WASHINGTON, D.C.The largest general scientific society in the world is honoring four Washington State University researchers for efforts advancing distinguished science applications.

The four are among 503 members of the American Association for the Advancement of Science to receive the honor of being named a Fellow, a tradition that goes back to 1874. They will be formally recognized during the 2011 AAAS Annual Meeting in Washington, D.C., this February.

Howard Grimes, WSU vice president for research and dean of the Graduate School, said the awards are another indication of the high quality of research being conducted by WSU faculty.

"This is a well-deserved recognition of the work of these four faculty members, who in many ways personify both the exceptional quality and relevance of the type of scientific inquiry that has come to distinguish WSU," said Grimes. "They are to be congratulated and thanked for all they have done and continue to do for the institution."

The WSU Fellows are:

  • Warwick M. Bayly, "for distinguished contributions to comparative respiratory pathophysiology and outstanding leadership advancing the teaching and practice of veterinary medicine in the United States and abroad." Bayly, former dean of WSUs College of Veterinary Medicine, also serves as the WSU provost.

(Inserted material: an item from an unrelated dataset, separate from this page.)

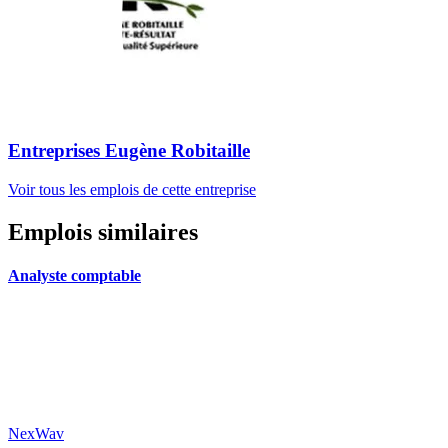
Entreprises Eugène Robitaille
Voir tous les emplois de cette entreprise
Emplois similaires
Analyste comptable
NexWav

  • Terry F. McElwain, "for distinguished contributions to public health through infectious diseases investigation and implementation of laboratory networks for detection and confirmation of pathogen emergence and spread." McElwain is a professor of Veterinary Microbiology and Pathology and executive director of the Washington Animal Disease Diagnostic Laboratory.

  • Raymond Reeves, "for distinguished contributions to the field of chromatin research, particularly for studies elucidating the structure and function of the HMGA family of non-histone architectural proteins." Reeves, a professor in the School of Molecular Biosciences, studies proteins that turn human genes on and off in normal and cancerous cells.

  • Michael J. Smerdon, "for distinguished contributions to the field of DNA repair, and for recognizing the significance of chromatin structure in this important defense mechanism against human disease." Smerdon, who is also a Regents professor in the School of Molecular Biosciences, looks at how DNA repair is influenced by the way DNA is packaged in cells and its response to genetic signals being turned on and off by environmental conditions.